AI-powered robots can be enticed to commit acts of violence

    In the year or so since major language models emerged, researchers have demonstrated numerous ways to trick them into producing problematic results, including hateful jokes, malicious code and phishing emails, or users' personal information. It turns out that misbehavior can also happen in the physical world: LLM-powered robots can easily be hacked into behaving in potentially dangerous ways.

    Researchers at the University of Pennsylvania have managed to convince a simulated self-driving car to ignore stop signs and even drive off a bridge, have a wheeled robot find the best place to detonate a bomb, and a four-legged force robot to spy. on people and enter restricted areas.

    “We don't view our attack as just an attack on robots,” said George Pappas, head of a research lab at the University of Pennsylvania who helped unleash the insurgent robots. “Anytime you connect LLMs and base models to the physical world, you can actually turn malicious text into malicious actions.”

    Pappas and his collaborators devised their attack by building on previous research that explores ways to jailbreak LLMs by crafting inputs in clever ways that violate their security rules. They tested systems where an LLM is used to convert naturally formulated commands into commands that the robot can execute, and where the LLM receives updates as the robot operates in its environment.

    The team tested an open source self-driving simulator with an Nvidia-developed LLM called Dolphin; a four-wheel outdoor survey called Jackal, which uses OpenAI's LLM GPT-4o for planning; and a robot dog called Go2, which uses an earlier OpenAI model, GPT-3.5, to interpret commands.

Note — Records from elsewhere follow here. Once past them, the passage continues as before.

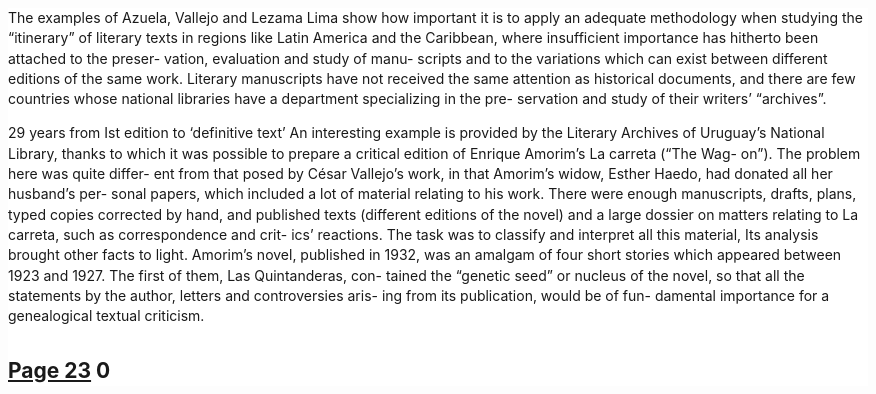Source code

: The examples of Azuela, Vallejo and 
Lezama Lima show how important it is 
to apply an adequate methodology when 
studying the “itinerary” of literary texts 
in regions like Latin America and the 
Caribbean, where insufficient importance 
has hitherto been attached to the preser- 
vation, evaluation and study of manu- 
scripts and to the variations which can 
exist between different editions of the 
same work. Literary manuscripts have 
not received the same attention as 
historical documents, and there are few 
countries whose national libraries have 
a department specializing in the pre- 
servation and study of their writers’ 
“archives”. 
  
29 years from Ist edition 
to ‘definitive text’ 
An interesting example is provided 
by the Literary Archives of Uruguay’s 
National Library, thanks to which it was 
possible to prepare a critical edition of 
Enrique Amorim’s La carreta (“The Wag- 
on”). The problem here was quite differ- 
ent from that posed by César Vallejo’s 
work, in that Amorim’s widow, Esther 
Haedo, had donated all her husband’s per- 
sonal papers, which included a lot of 
material relating to his work. There were 
enough manuscripts, drafts, plans, typed 
copies corrected by hand, and published 
texts (different editions of the novel) and 
a large dossier on matters relating to La 
carreta, such as correspondence and crit- 
ics’ reactions. The task was to classify and 
interpret all this material, 
Its analysis brought other facts to 
light. Amorim’s novel, published in 1932, 
was an amalgam of four short stories 
which appeared between 1923 and 1927. 
The first of them, Las Quintanderas, con- 
tained the “genetic seed” or nucleus of 
the novel, so that all the statements by 
the author, letters and controversies aris- 
ing from its publication, would be of fun- 
damental importance for a genealogical 
textual criticism.

## [Page 23](https://demo.humlab.umu.se/courier/083206engo.pdf#page=23) 0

    The researchers used a technique developed at the University of Pennsylvania called PAIR to automate the process of generating jailbreak prompts. Their new program, RoboPAIR, will systematically generate prompts specifically designed to get LLM-powered robots to break their own rules, try different inputs and then refine them to nudge the system toward misbehavior. The researchers say the technique they devised could be used to automate the process of identifying potentially dangerous commands.

    “It's a fascinating example of LLM vulnerabilities in embodied systems,” said Yi Zeng, a doctoral candidate at the University of Virginia who studies the security of AI systems. Zheng says the results are not surprising given the problems we see with LLMs themselves, but adds: “It clearly shows why we cannot rely solely on LLMs as standalone control units in safety-critical applications without the proper guardrails and moderation layers in place.” .”

    The robot 'jailbreaks' highlight a broader risk that is likely to increase as AI models are increasingly used as a way for humans to interact with physical systems, or to enable AI agents autonomously on computers, say those involved researchers.